Every once-in-a-while I will rant on the concepts and ideas behind what numbers suggest in a series called Behind the Numbers, as a tip of the hat to the website that brought me into hockey analytics: Behind the Net.
Hockey’s plus/minus may be the worst statistic in hockey, although there is some debate with goalie statistics not based off of save percentage (like GAA or Win% that just adds a team component to a goalie’s save percentage). It could even be in contention for just the worst statistic in sport.
Now, some people may read that and think I’m simply saying this because I value shot metrics over goal metrics in player evaluations. While I do feel that way, it is only one of a few reasons that that plus/minus fails in being useful.
Shot based metrics are typically better than goals
I wanted to get the obvious one for a hockey stats guy to argue out of the way first.
Don’t get me wrong, goals are the end objective, and in the very long run it should be worth at least a look, but we also know that sometimes players get lucky bounces, or that goaltenders steal games. This uncertainty means we can’t rely on goals for predictivity.
The purpose of analysis is to maximize the probability of future outscoring, and to do this requires looking at those metrics that suggest success is most likely in the future.
Noting who outscored who doesn’t really matter if they do not continue outscoring. This is important.
What is most likely to happen in the future is a better measure of who they truly are rather than what happened before.
We’re not even limited in shot quantity only in the toolbox anymore either, as shot metrics can now account for shot quality, like with the expected goal (xG) model seen above.
Goals are rare, and with any rare statistical event it becomes easy for the sample to be skewed by outliers and not be indicative of the “true-talent level” or population. There are also more confounding variables added with the highly unstable impact that is goaltending performance on both ends while a player is on the ice.
Combining a rare event with highly variable confounding variables and you get a number that takes a very long while to settle. With outscoring, this often means multiple seasons.
Plus/Minus arbitrarily chooses to exclude some goals and not others
This is sometimes news to those that use plus/minus as a stat. The number is not exclusive to 5v5, or even strength. The plus/minus statistic includes all even strength goals, all goals with either goaltender pulled (as hockey views goalie pulled as even strength), and short handed goals.
This causes some very odd skewing in plus/minus to particular player types.
Including only shorthanded goals means that the power play can only hurt a skater’s rating (or stay even). It also means that a penalty killer can only improve their rating with tallies in the plus column (or stay even). The longer they spend in those situations, the greater the likely skew, regardless of how effective they are in their respective special teams deployment.
The skew is increased further by empty nets. Pulling the goalie is a desperation tactic, that increases the chance of scoring while also increasing the chance of a goal against even more.
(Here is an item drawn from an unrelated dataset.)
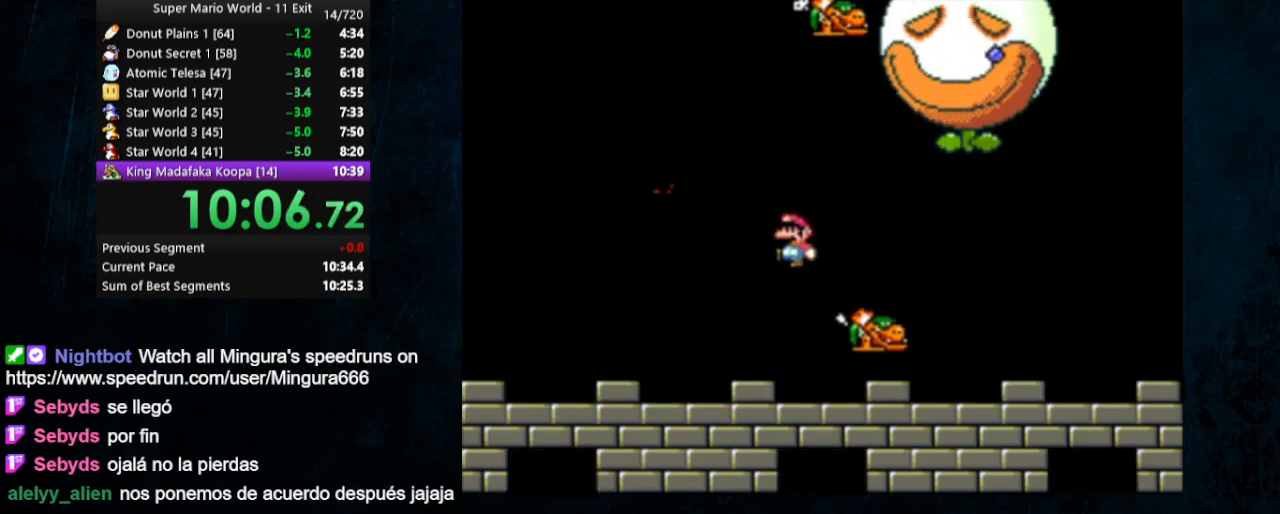
{"buttons": ["B", "Y"], "events": [[500, "B", "down"], [500, "DPAD_LEFT", "up"]]}
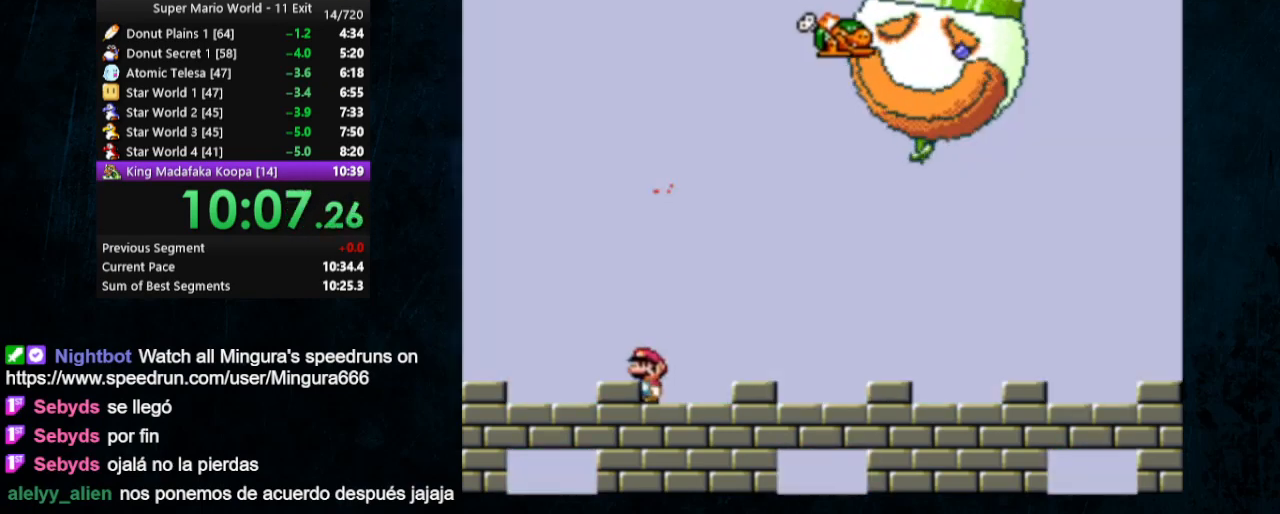
{"buttons": ["B", "Y"], "events": [[33, "DPAD_RIGHT", "down"], [400, "DPAD_RIGHT", "up"]]}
This means that players who typically play with the lead and the opposition’s goaltender pulled are more likely to garner pluses than minuses over the long run. Players who are playing from behind and have their own goalie pulled are the opposite.
There is a tendency for penalty killers to play in the lead situation, and power play unit skaters to go out with the trailing situation, so these two factors in general skew in the same direction for skaters.
A handful of short handed and empty net goals may not seem like much, until you realize that the standard deviation in even strength goal differential is only about nine goals.
There is no science or evidence-backed reasoning to the meaningfulness of using some goals and not others. It is simply because it seemed right to the first person who made the rules for the number, and then tradition has kept it that way.
One example I like to use is Mark Stuart of the Winnipeg Jets for the 2014-2015 season:
Mark Stuart carried the Jets’ team-worst goal differential of the 13 defenders when looking at even strength (-3), power play (+0), and penalty kill (-19). He ended the season with the 6th-best plus/minus, with a +5 rating.
Stuart logged huge minutes on the penalty kill and essentially none on the power play. This, plus empty net goals, skewed his plus/minus up despite being the worst differential player in essentially all the situations.
Plus/Minus is a counting statistic
Every NHL skater to play at least one game of hockey since the 2007-08 season.
This may not seem intuitive to everyone on why being a raw differential does not work well for comparing outscoring, but there are two major problems that come from the statistic being a counting differential.
1: The worst plus/minus player is unlikely to be the worst at outscoring the opposition
Often when people defend plus/minus, they point at career leaders in the statistic. The issue with any raw counting statistic is that icetime is a huge factor in the values.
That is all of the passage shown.